Why humanized mice?
Charles E. Hewett, Ph.D.
If you read about biomedical breakthroughs, you are hearing more and more about “humanized” mice. But, what is a humanized mouse and why on earth would scientists want to experiment in this way?
Humanized mouse is a general term that refers to a mouse that has a few human cells, a short strand of human DNA, human tissues, a human tumor, a humanized immune system, or, parts of the human microbiome.
You can learn an awful lot about fundamental biology and/or genetics by studying the large number and great variety of strains of mice available to scientists today. But mice that are humanized can be even more powerful models of the human being and thus better for research into the problems of human development and disease.
Mice designed to compare tumor therapies
Take a so-called PDX mouse for example. This is a mouse engrafted with a human tumor, known as patient-derived xenograft (PDX) that is sometimes used as an avatar to guide customized patient care and more typically used to conduct pre-clinical trials for new cancer drugs. Scientists can take a tumor from a patient, cut it into pieces, and put these pieces into multiple mice. Sometimes these don’t “take” but often, each fragment grows and can then be divided into pieces and put into additional mice. Through this process, you can end up with dozens of mice, each with tumors nearly identical to each other and to the original human patient’s tumor. Scientists can treat different groups of PDX mice with alternative drugs, drug combinations, and drug sequences allowing them to determine which approach works best to eliminate a very specific tumor type.
This comparative work, for obvious ethical reasons, cannot be done in the patient from whom the tumor originated.
Mice to study the human immune system
Another powerful approach is to humanize the mouse’s immune system. In this instance, a mouse with little or no mouse immune system is injected with specific human stem cells typically derived either from fetal tissue or cord blood. These cells create human T cells, B cells and other immune cells in the mouse enabling scientists to explore how human immune systems attack a wide range of diseases including, for instance, polio, the Zika virus, cancer and others. These mice can also be used to test how well both chemical and biologically based pharmaceuticals can treat infectious diseases, different types of cancer, and irregularities of the immune system like diabetes and lupus.
Humanized mice to figure out the function of human genes in health and disease
A relatively new technique called CRISPR CAS/9 enables scientists to break a strand of DNA at a very precise location and either eliminate a short stretch of genetic code or add code from another organism. When the DNA in a mouse embryo is broken in this way and a human genetic sequence is inserted into its genome, scientists can determine whether a human gene or a specific genetic variation functions or impacts human health the way they think that it does.
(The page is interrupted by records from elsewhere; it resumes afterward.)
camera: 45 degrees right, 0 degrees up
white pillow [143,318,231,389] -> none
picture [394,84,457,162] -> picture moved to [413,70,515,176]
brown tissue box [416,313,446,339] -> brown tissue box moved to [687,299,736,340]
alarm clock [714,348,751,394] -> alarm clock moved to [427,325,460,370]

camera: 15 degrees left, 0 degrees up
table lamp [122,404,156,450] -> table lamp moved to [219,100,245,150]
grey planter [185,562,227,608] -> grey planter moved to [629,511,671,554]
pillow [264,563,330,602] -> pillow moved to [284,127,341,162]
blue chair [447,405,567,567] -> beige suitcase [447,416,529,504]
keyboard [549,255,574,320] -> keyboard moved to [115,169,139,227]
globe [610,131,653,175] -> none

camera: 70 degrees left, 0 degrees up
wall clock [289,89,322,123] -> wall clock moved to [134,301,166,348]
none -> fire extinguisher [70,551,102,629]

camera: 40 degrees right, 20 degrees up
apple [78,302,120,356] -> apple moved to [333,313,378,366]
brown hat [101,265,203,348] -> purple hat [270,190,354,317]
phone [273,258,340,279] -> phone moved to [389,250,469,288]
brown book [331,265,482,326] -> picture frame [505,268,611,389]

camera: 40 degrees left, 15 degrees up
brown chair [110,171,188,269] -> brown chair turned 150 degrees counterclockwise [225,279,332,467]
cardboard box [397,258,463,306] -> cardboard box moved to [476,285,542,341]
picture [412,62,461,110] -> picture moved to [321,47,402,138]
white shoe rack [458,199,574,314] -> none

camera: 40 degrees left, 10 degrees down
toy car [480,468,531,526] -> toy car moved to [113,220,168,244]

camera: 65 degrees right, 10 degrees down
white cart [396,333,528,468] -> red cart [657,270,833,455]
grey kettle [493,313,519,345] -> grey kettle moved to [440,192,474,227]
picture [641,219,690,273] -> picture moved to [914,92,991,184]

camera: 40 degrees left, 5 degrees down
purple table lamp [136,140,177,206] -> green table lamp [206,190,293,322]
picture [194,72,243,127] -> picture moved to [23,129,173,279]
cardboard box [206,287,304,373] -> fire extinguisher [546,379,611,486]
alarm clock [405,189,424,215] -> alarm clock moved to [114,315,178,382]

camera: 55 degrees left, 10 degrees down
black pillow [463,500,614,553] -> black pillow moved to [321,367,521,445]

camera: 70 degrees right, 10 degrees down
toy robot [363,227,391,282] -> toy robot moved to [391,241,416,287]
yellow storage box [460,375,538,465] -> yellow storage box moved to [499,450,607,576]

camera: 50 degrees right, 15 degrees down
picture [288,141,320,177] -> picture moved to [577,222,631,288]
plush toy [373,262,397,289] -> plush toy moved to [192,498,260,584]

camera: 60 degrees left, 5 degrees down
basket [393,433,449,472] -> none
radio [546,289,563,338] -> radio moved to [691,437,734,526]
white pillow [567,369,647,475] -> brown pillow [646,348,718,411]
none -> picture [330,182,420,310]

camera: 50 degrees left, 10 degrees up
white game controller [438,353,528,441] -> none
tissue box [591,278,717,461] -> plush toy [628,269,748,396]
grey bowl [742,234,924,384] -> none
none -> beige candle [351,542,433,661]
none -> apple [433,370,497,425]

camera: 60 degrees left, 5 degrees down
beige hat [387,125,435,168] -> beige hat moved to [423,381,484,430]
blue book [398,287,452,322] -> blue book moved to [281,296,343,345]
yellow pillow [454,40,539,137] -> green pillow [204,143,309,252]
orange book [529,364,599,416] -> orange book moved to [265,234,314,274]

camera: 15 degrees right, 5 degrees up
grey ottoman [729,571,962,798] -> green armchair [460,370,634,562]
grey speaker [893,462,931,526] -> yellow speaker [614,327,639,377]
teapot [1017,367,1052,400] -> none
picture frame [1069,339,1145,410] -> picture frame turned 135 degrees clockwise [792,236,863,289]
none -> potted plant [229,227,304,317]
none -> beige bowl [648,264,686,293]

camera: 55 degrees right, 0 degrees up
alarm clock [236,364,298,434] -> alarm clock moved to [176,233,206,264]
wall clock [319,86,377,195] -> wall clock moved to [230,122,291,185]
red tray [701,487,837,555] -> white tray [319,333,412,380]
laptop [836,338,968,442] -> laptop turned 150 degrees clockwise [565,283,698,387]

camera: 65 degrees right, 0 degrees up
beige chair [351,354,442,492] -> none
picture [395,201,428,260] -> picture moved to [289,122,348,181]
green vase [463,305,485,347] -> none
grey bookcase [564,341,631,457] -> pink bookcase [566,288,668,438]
These mice can also be treated with alternative therapies to see if a disease causing genomic abnormality can be stopped or mitigated.
And finally, we’re learning more and more about the microbiota that inhabit each of us and play a key role in determining who we are and how we function. The micro flora and fauna that inhabit us help fight infection, control our weight, hold off diabetes, digest food properly and much more. Replacing the microbiome in a mouse with a carefully specified one derived from a human being can help us understand these functions and lead to the development of therapeutic approaches controlling or eliminating “bad” bugs and replacing them with “good” ones.
So, mice can be humanized in a wide variety of ways and, in so doing, scientists seek to learn more about how we as humans develop, grow, and fend off disease. Humanized mice also enable the testing of therapies to help us manage or cure diseases when our own systems fail us.
Charles E. Hewett, Ph.D., previously served as executive vice president and chief operating officer of The Jackson Laboratory.